I am not saying its irrelevent , i am making fun of the people who say it . 2.23 ghz like i said is very unlikely because all gpus in
the market today cannot achive this high clock . even if true it means sony spent ton of money in psu and cooling solution
which dosent make any sense . best case scenario ps5 will reach this clock in very short bursts to accelerate loading like
the nintendo switch
Sarcasm sometimes gets lost in text.
2.23 isn't impossible, but it's going to pump a lot of heat from a die as big as the APU the new consoles are using. I can hit 2200+ on my 2080ti for shits and giggles, but nothing requires that clock level. Playing the most intensive games, on Afterburner it never creeps over 2050 Mhz. Most games just aren't stable above 2100 Mhz. I think K|NGP|N has gotten a 2080ti to over 2700 Mhz on liquid nitrogen, be nobody is playing any games on his setup.
The interesting thing is how much more voltage is required once you hit 2 Ghz. the curve flattens around that point, and the power draw to reach 2200 Mhz gets pretty steep compared to 1800 Mhz, which means even more heat.
I have a 2'3" tall tower with enough fans and radiators to make my car jealous which at 2050 Mhz under load runs my temps into the low 60's. Again, I have almost 4 cubic feet of cooling space in my tower four 200mm fans, 4 140mm fans and two radiators with their own fans. For the PS5 to cool a 2.23 GPU which is built into the APU alongside the CPU, they are going to need to be doing something really fancy.
Maybe they are running refrigerant and a condenser which would be super expensive, require a lot of space, have unproven reliability, and refrigerant has a lifespan.
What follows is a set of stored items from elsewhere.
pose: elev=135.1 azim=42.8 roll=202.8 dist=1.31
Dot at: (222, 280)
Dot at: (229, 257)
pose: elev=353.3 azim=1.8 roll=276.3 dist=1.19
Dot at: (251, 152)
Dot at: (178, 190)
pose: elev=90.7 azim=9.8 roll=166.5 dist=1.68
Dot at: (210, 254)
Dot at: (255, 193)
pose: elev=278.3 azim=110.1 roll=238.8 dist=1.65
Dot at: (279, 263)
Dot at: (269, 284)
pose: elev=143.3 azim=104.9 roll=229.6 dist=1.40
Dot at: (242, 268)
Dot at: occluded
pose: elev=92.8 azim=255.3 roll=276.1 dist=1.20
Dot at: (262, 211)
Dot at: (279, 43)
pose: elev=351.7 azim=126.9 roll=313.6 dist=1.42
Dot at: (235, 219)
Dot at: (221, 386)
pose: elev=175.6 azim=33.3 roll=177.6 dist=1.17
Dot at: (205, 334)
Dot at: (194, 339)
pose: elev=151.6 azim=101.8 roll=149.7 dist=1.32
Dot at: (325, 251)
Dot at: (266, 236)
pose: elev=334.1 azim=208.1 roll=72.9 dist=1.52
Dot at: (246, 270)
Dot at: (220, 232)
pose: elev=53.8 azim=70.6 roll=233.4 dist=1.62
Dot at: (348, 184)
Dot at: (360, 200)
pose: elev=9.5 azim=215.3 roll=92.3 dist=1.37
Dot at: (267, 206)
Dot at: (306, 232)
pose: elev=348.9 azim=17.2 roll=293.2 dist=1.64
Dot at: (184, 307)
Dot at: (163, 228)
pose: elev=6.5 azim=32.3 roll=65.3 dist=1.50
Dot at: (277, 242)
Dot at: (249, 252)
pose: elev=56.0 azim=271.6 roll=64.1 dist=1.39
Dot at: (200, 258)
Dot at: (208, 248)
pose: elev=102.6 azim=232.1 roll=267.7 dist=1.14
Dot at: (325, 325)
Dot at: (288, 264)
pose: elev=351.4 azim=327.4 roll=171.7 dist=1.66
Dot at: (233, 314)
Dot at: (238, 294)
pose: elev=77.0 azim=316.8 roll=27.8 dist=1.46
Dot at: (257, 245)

This is doubtful because it would add $100 to the system's price along with the issues mentioned. I also think shipping refrigerant would put it in a different class for shipping since it contains chemicals.
They could be running liquid cooling which is also costly, requires space for a radiator, and once that radiator heat soaks it loses cooling capacity. Just look at any MicroATX build with a big GPU in it to see how that works out heat-wise, then realise Sony wants to do that in a smaller format. Again, this is an expensive approach for something they need to keep below $600. It would be the first liquid-cooled console though (no the Dreamcast was not liquid-cooled, it just used heat pipe cooling and people though they were for liquid.)
If they are going for a slim format like the PS4's, they will need to use blower-type fans which basically always have coil whine noise under load. If they go this route, I expect to see reliability and/or performance issues related to heat. My 2080ti is a liquid cooled card, but it also has a blower type fan installed. I consider that fan to be a last resort backup in case my GPU radiator springs a leak or the radiator fan fails. Other than that it's inactive because it's near-useless and kind of noisy.
They might go with a setup similar to the one used in the Xbox One X which used a large diameter blower with a big cooler directly on top of the APU exiting directly out of the system through a steel shroud. The X is quiet and pushes some pretty impressive games at 4K like RDR2.
The only other real option I think they have, and the reason I don't think they've shown a console yet, is to copy Xbox's homework and build vertically, sucking cold air from below and expelling the Inferno out the top. Even then at 2.23 Ghz in such a small box, I expect to read about people melting things the put on their consoles or actually burning themselves.
It'll be interesting to see what they came up with.